KBI0021: Publishing a DataLad dataset to Zenodo#

authors:

Michał Szczepanik <m.szczepanik@fz-juelich.de>

discussion:

https://github.com/psychoinformatics-de/knowledge-base/pull/82

keywords:

zenodo, special remote

software-versions:

datalad_0.18.3

This KBI discusses the currently available methods for publishing a DataLad dataset to Zenodo.

Partial solution 1: archive just the Git repository#

An easy way to index a dataset in Zenodo is by publishing it to GitHub:

  • publish the dataset to GitHub,

  • test whether a clone made from GitHub is able to retrieve data (from other locations),

  • log in to Zenodo and add the GitHub repository,

  • create a release on GitHub to trigger DOI assignment on Zenodo.

Detailed instructions are available from the Canadian Open Neuroscience Platform.

This method can be used to obtain a Zenodo record that corresponds to a versioned dataset. However, as GitHub can only hold the Git part of the dataset, no annexed files will be stored in Zenodo. Annexed file contents will need to be published to a special remote elsewhere.
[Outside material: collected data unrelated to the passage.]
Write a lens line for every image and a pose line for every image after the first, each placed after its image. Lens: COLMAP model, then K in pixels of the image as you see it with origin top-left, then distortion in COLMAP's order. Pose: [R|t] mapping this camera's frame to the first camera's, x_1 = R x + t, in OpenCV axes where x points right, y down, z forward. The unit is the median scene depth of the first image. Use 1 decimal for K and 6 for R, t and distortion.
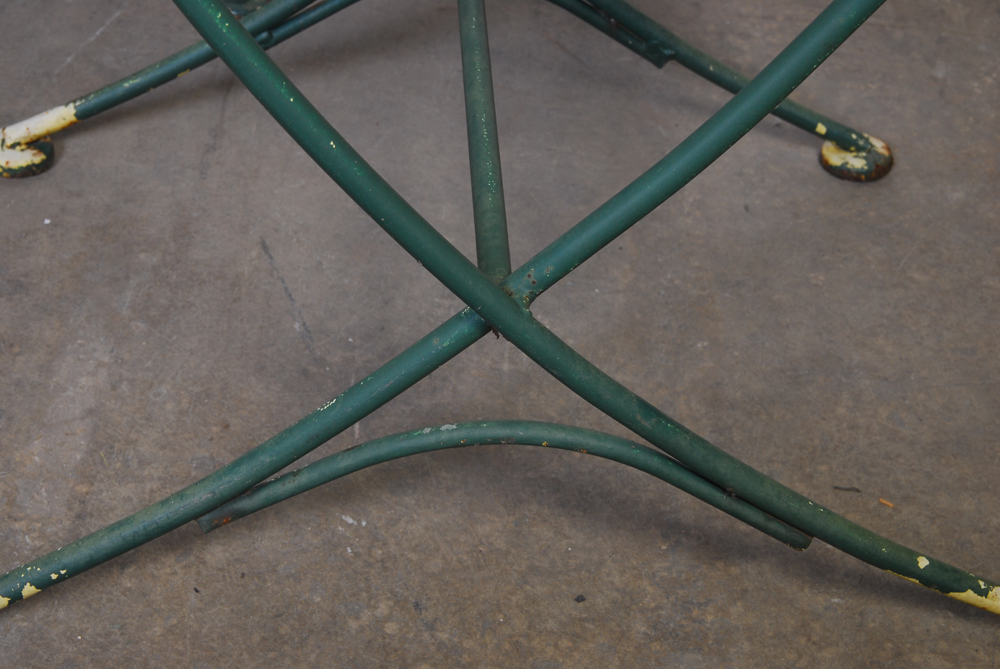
lens RADIAL K [[1787.9, 0, 481.8], [0, 1787.9, 347.0], [0, 0, 1]] dist [0.004503, 0.000000]
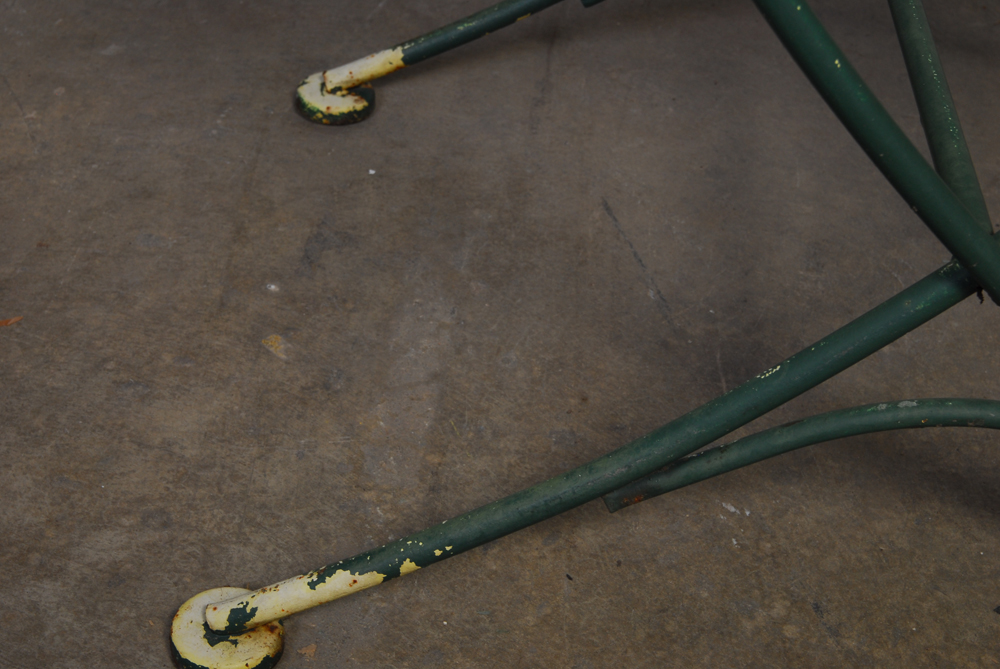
lens RADIAL K [[1787.9, 0, 504.4], [0, 1787.9, 337.4], [0, 0, 1]] dist [0.004503, 0.000000]
pose [[0.996954, 0.043345, -0.064843, -0.127239], [-0.043919, 0.999007, -0.007448, 0.022016], [0.064455, 0.010273, 0.997868, 0.094251]]
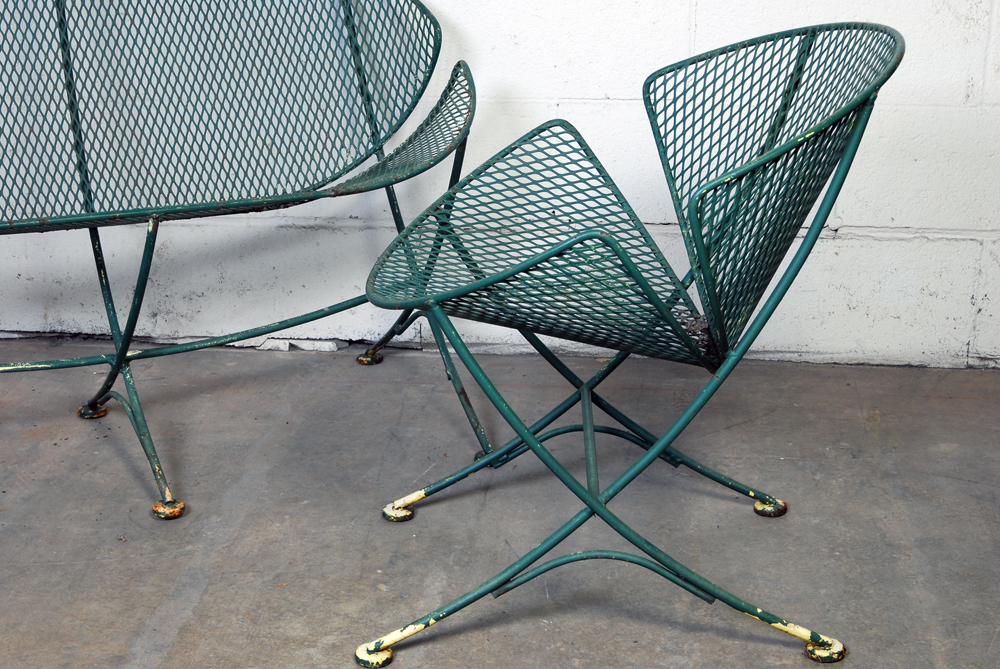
lens RADIAL K [[1799.8, 0, 505.0], [0, 1799.8, 369.5], [0, 0, 1]] dist [0.035413, 0.000000]
pose [[0.996000, -0.039257, -0.080271, 0.084752], [0.010596, 0.943874, -0.330136, 0.579419], [0.088726, 0.327965, 0.940514, -1.472481]]
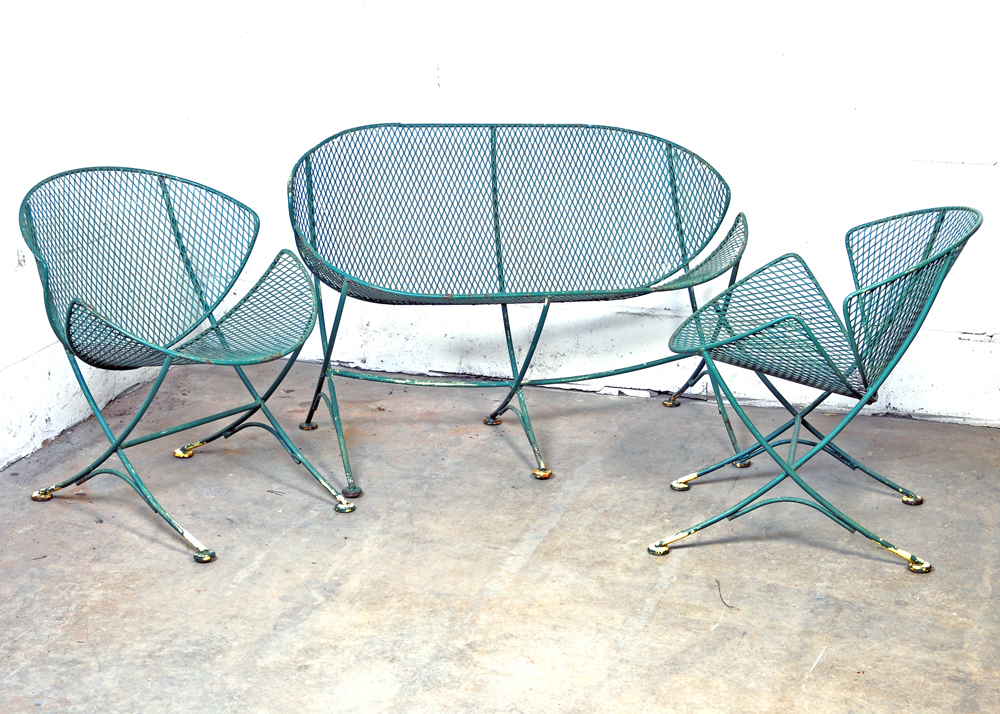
lens RADIAL K [[2034.4, 0, 500.9], [0, 2034.4, 361.3], [0, 0, 1]] dist [0.048971, 0.000000]
pose [[0.969186, 0.017002, -0.245742, 0.507151], [-0.115046, 0.913370, -0.390537, 1.638663], [0.217814, 0.406775, 0.887182, -3.584035]]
Partial solution 2: upload files using an existing special remote implementation#

We are aware of one git-annex special remote implementation for Zenodo, git-annex-remote-zenodo. However, it is described as a work in progress, and in our testing it showed limited functionality (with a small patch we were able to push files to Zenodo, and retrieve them back, but only in one and the same dataset – not in a dataset clone).

See the discussion in the DataLad Handbook repository issue #941 for a description of required steps (including changes to code).